More colorful was the “Sloth Index.” Volunteers tracked the attendance and output of incumbents, including Facebook posts, videos, and press releases, on the theory that those who didn’t bother showing up for work, and didn’t do much when they did, would be easier to pick off. Many of the politicians on the list have never faced a tough race and so haven’t taken elementary precautions such as registering their own domain names. Burton has snapped up 203 domains of incumbent Republicans that will soon bear the fruit of his researchers’ efforts. Voters searching for information on Representatives Mike Bost of Illinois and Dave Schweikert of Arizona will discover their fondness for staying at Ritz-Carltons and the Waldorf Astoria, a perilous habit in light of Trump’s attacks on the Washington “Swamp.” For Tyler Vorpagel, a Wisconsin state representative who’s voted to cut public assistance programs, readers will learn that his wife collected unemployment while she was running his first campaign in 2014, all the while posting Instagram pictures of herself (and her dog Teddy) at happy hours and baseball games. (“My wife spent countless hours looking for a new job and never turned down a job that was offered to her,” Vorpagel says in a statement. “[T]he bills we passed require everyone to look at welfare benefits as temporary assistance, not a long-term lifestyle.”) Meanwhile, Rohrabacher.ru will feature Citizen Strong’s trove of materials on the Putin-friendly California congressman. And, if the Russian government shuts it down, ComradeRohrabacher.com will replace it.
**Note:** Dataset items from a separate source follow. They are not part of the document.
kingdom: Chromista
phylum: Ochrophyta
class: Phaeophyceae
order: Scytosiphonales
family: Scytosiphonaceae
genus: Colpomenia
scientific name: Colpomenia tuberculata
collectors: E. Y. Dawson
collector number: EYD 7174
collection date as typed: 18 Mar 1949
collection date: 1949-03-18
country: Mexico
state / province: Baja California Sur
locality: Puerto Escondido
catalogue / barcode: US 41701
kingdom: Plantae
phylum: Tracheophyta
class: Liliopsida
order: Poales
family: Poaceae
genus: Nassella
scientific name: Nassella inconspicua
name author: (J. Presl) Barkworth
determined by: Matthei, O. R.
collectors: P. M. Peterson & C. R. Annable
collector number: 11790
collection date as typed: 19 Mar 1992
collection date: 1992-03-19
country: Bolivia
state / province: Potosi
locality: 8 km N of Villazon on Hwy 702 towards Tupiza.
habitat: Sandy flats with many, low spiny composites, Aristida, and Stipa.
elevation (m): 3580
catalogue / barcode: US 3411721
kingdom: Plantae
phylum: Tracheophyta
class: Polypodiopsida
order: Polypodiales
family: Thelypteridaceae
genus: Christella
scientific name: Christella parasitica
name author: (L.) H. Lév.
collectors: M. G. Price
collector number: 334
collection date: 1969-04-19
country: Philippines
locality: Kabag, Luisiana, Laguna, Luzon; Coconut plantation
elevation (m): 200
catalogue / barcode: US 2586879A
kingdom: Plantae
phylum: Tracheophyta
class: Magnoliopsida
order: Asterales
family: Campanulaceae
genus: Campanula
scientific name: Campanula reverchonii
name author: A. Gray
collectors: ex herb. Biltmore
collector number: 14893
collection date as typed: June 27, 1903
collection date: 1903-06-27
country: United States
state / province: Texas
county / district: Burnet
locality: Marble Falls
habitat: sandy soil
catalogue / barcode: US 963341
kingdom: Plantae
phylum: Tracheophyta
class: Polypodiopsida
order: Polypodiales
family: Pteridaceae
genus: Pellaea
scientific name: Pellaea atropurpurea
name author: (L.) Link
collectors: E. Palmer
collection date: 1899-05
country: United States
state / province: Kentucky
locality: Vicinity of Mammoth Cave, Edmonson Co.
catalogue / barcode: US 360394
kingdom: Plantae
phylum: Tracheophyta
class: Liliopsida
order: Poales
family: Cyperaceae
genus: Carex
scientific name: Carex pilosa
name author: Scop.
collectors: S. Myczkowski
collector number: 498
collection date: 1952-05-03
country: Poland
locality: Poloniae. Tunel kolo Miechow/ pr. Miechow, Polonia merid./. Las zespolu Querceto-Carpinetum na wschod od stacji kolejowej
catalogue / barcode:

Citizen Strong’s volunteer army has come together at a propitious moment. Not only has the Trump-fueled tumult of the past two years made hundreds of Republican incumbents vulnerable, but the past decade has seen an explosion of information sources that anybody can mine. “There’s so much just sitting out there that’s been made available through sunshine laws, through states posting personal financial disclosures and putting lobbyist disclosures online, and through social media,” Burton says. “There’s just a ton of content, far more than there was when I was starting out 10 years ago.”

Burton laughs as he shares more highlights of what his researchers turned up, tidbits he’s not yet willing to put on the record. Sometimes, it’s best to spring the trap at the last moment. “This is what gets found when you have an army who can read every line of every document,” he says.

After Nov. 6, we’ll know if that’s enough to hand political power back to the Democrats.